The nose of a wine that is reduced (not reductive), in contrast. is a mess, smelling of anything from burning rubber to off-cabbage. This is because both reductive and reduced smells come largely from a group of volatile sulfur compounds known as mercaptans. Again, these molecules are not all bad. Another name for mercaptans are thiols, and sauvignon blanc aroma is largely made up of this family of molecules, that are responsible for mineral, flinty and gunsmoke aromas – as well as those of grapefruit and passion fruit and cat’s pee.

It’s worth underlining that not all mercaptans come from the use of sulfur in winemaking, so the common idea that excessive SO2 use causes reduction is not exactly true. Here’s where it gets a little complicated. Making a wine in a reductive environment encourages the development of smelly sulfur compounds, as well as the more desirable fruity and/or mineral ones. If over-reduction (ie heading towards reduced) smells occur before bottling, there is still time to add oxygen to correct the fault (although not so much that is becomes oxidized…). But as mercaptans are essentially unstable, it is perfectly possible that they can occur instead after bottling, leading to a wine that may have had a pleasantly reductive nose at bottling, but one that becomes reduced beyond return when in bottle (whether screwcap closures encourage this is a whole different subject, and again one that is filled with confusion).

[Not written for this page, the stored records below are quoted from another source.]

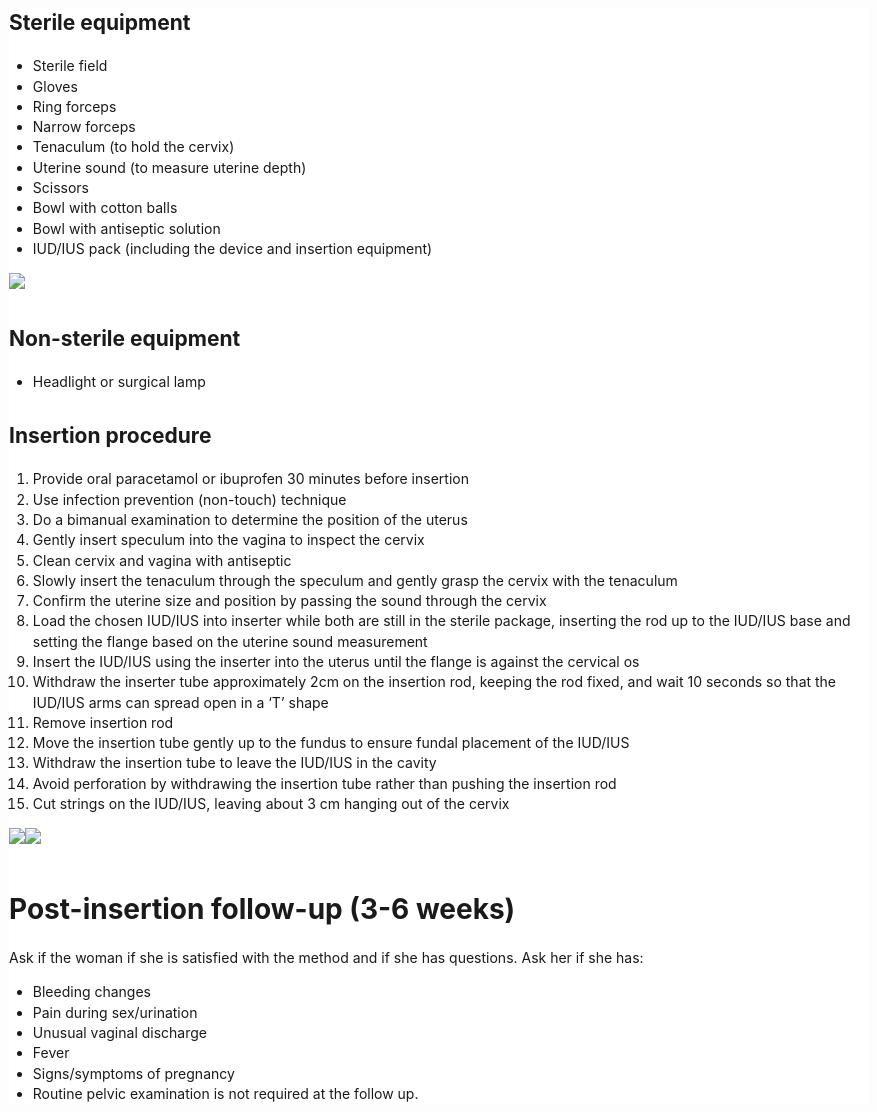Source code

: ## Sterile equipment

* Sterile field
* Gloves
* Ring forceps
* Narrow forceps
* Tenaculum (to hold the cervix)
* Uterine sound (to measure uterine depth)
* Scissors
* Bowl with cotton balls
* Bowl with antiseptic solution
* IUD/IUS pack (including the device and insertion equipment)

![](/icon/procedure/IUD_insertion)

## Non-sterile equipment

* Headlight or surgical lamp

## Insertion procedure

1. Provide oral paracetamol or ibuprofen 30 minutes before insertion
2. Use infection prevention (non-touch) technique
3. Do a bimanual examination to determine the position of the uterus
4. Gently insert speculum into the vagina to inspect the cervix
5. Clean cervix and vagina with antiseptic
6. Slowly insert the tenaculum through the speculum and gently grasp the cervix with the tenaculum
7. Confirm the uterine size and position by passing the sound through the cervix
8. Load the chosen IUD/IUS into inserter while both are still in the sterile package, inserting the rod up to the IUD/IUS base and setting the flange based on the uterine sound measurement
9. Insert the IUD/IUS using the inserter into the uterus until the flange is against the cervical os
10. Withdraw the inserter tube approximately 2cm on the insertion rod, keeping the rod fixed, and wait 10 seconds so that the IUD/IUS arms can spread open in a ‘T’ shape
11. Remove insertion rod
12. Move the insertion tube gently up to the fundus to ensure fundal placement of the IUD/IUS
13. Withdraw the insertion tube to leave the IUD/IUS in the cavity
14. Avoid perforation by withdrawing the insertion tube rather than pushing the insertion rod
15. Cut strings on the IUD/IUS, leaving about 3 cm hanging out of the cervix

![](/icon/procedure/IUD_insertion_procedure)![](/icon/procedure/insert_IUD)

# Post-insertion follow-up (3-6 weeks)

Ask if the woman if she is satisfied with the method and if she has questions. Ask her if she has:

* Bleeding changes
* Pain during sex/urination
* Unusual vaginal discharge
* Fever
* Signs/symptoms of pregnancy
* Routine pelvic examination is not required at the follow up.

Clare Tooley, international trade director at Direct Wines, and an MW student says, ‘As always with wine issues, it’s all about balance (too much/too little) and timing’.

Even without understanding the science behind these two terms, you’ll know the difference – a reductive nose may have a whiff of flint to it, but if it has tipped over to reduced, you will be almost unable to hold your nose over the glass for more than a few seconds. And once you’ve experienced that, the difference between these two seemingly inane pieces of wine vocabulary becomes crystal clear.